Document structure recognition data
>>>>>

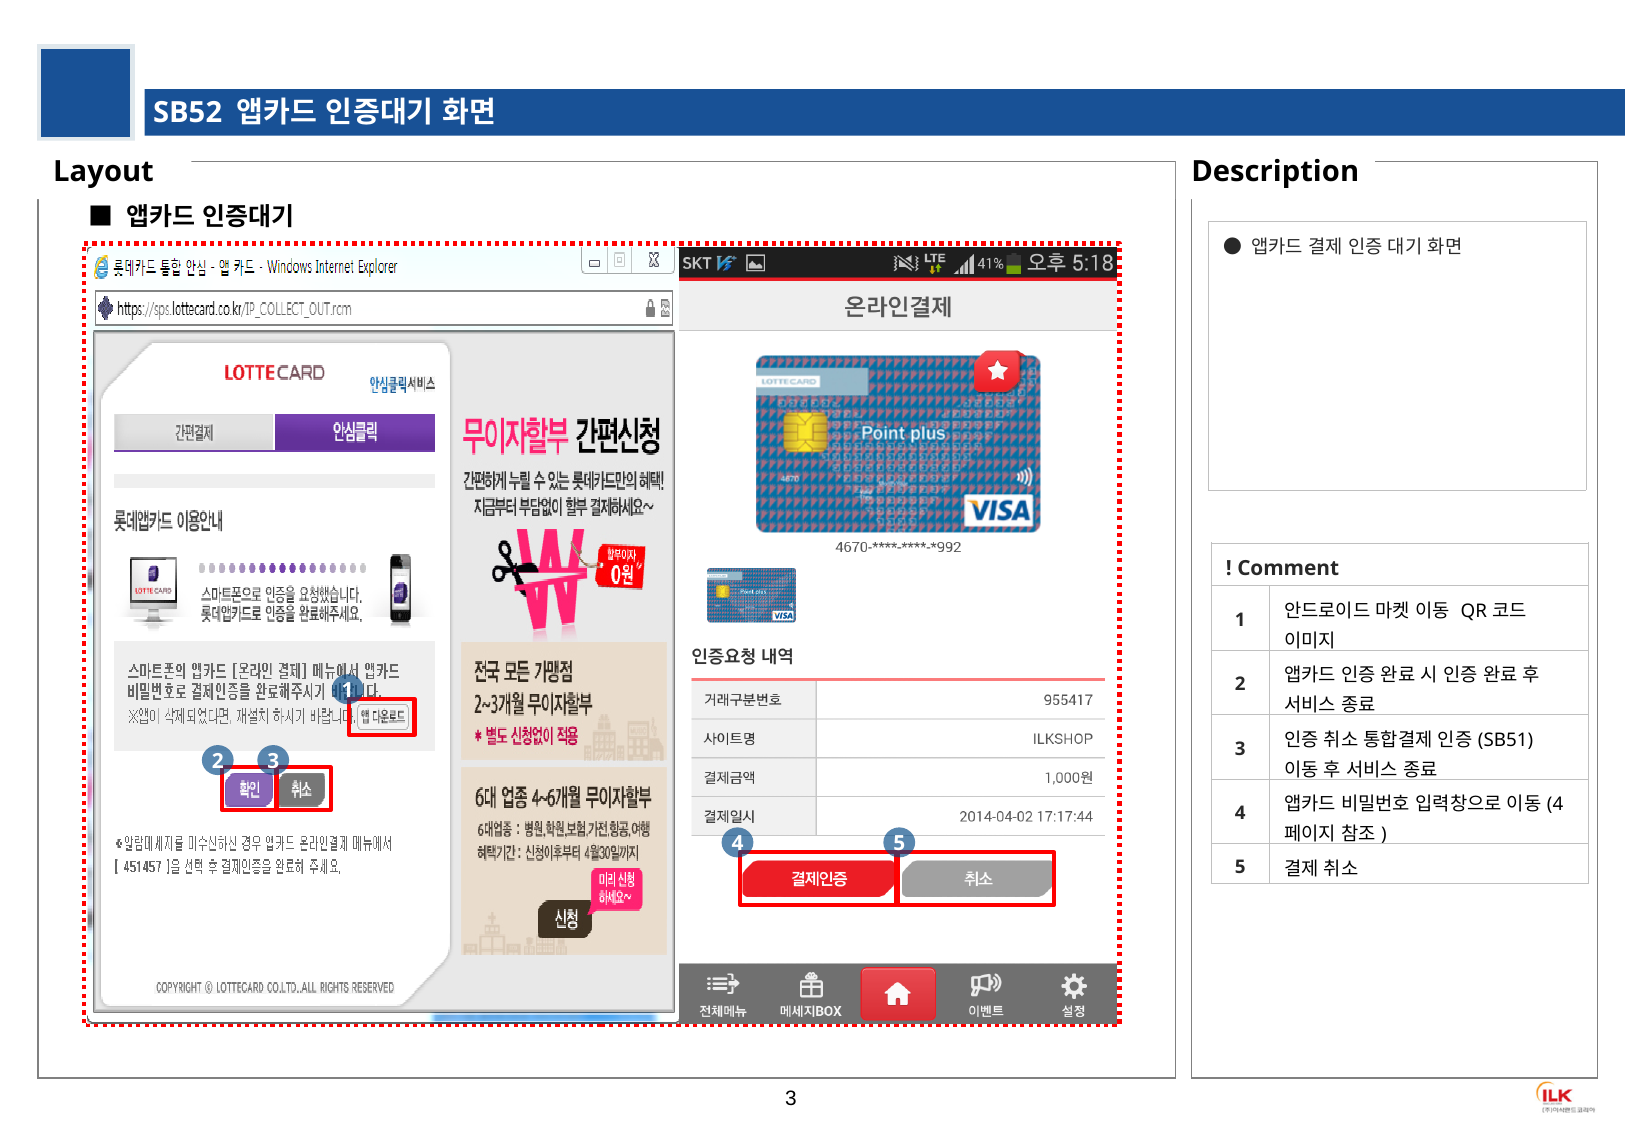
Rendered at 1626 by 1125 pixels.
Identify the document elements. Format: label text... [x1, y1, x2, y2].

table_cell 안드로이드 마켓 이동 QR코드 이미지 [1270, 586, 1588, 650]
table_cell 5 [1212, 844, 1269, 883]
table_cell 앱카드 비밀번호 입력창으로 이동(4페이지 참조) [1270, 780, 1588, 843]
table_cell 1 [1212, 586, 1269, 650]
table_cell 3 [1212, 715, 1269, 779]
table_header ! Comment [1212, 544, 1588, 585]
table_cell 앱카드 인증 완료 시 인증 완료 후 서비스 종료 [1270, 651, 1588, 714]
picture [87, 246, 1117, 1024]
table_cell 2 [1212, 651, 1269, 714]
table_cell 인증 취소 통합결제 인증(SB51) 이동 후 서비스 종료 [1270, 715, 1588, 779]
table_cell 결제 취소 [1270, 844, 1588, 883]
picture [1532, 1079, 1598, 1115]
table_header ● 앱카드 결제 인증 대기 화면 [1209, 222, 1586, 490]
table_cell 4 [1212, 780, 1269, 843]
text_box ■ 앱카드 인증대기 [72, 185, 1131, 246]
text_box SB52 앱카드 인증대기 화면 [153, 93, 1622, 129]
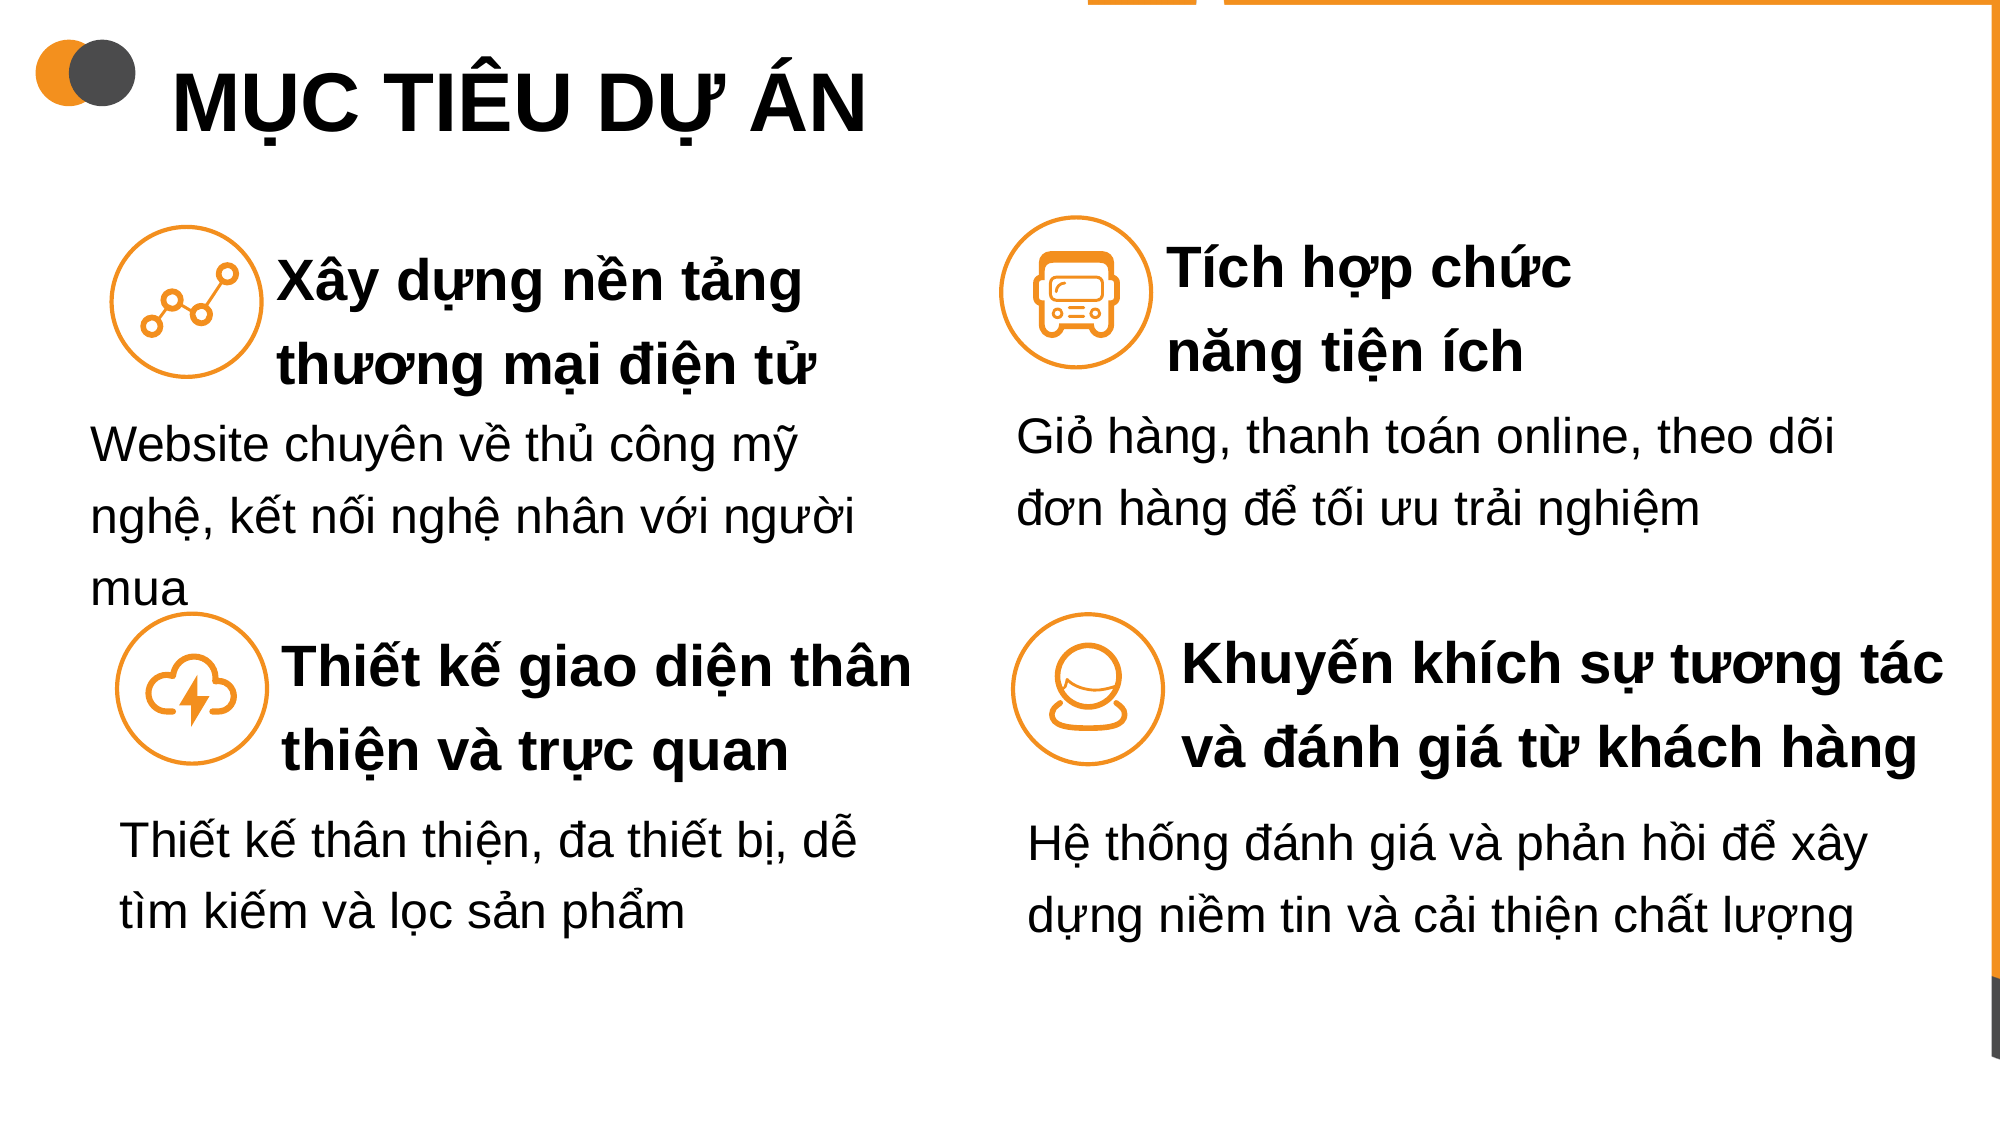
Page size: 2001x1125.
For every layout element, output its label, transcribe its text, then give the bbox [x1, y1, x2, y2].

<<<<<
>>>>>

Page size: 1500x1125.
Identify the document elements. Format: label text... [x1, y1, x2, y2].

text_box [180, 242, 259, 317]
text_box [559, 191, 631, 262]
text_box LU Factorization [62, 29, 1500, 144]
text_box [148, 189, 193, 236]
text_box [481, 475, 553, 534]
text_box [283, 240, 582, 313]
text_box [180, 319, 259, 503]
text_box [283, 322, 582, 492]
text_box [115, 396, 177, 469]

<<<<<
>>>>>

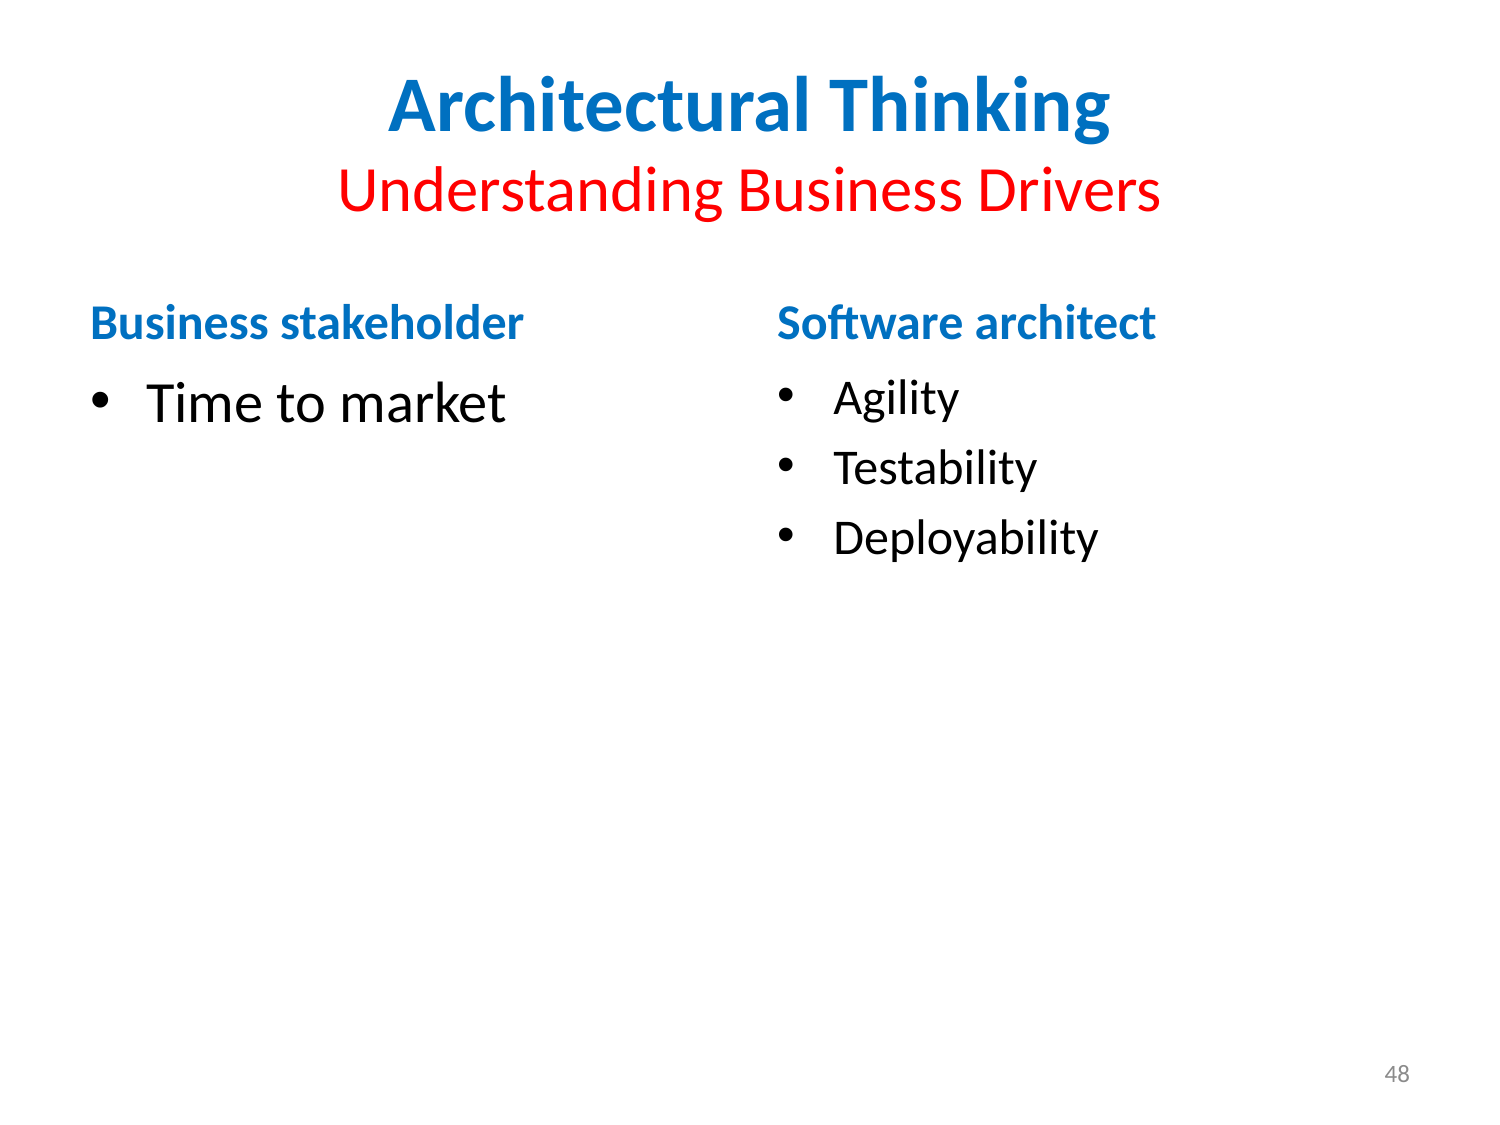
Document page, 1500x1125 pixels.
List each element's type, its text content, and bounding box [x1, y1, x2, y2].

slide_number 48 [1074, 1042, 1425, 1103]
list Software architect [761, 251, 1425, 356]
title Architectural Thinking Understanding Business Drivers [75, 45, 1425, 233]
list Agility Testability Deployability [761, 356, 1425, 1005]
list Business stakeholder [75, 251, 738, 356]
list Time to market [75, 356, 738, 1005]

<<<<<

● Directions for this task:
Scan the records above for the string "pixels", and copy every line where it turns up.

● Task solution:
Rendered at 1626 by 1125 pixels.
Document page, 1500x1125 pixels.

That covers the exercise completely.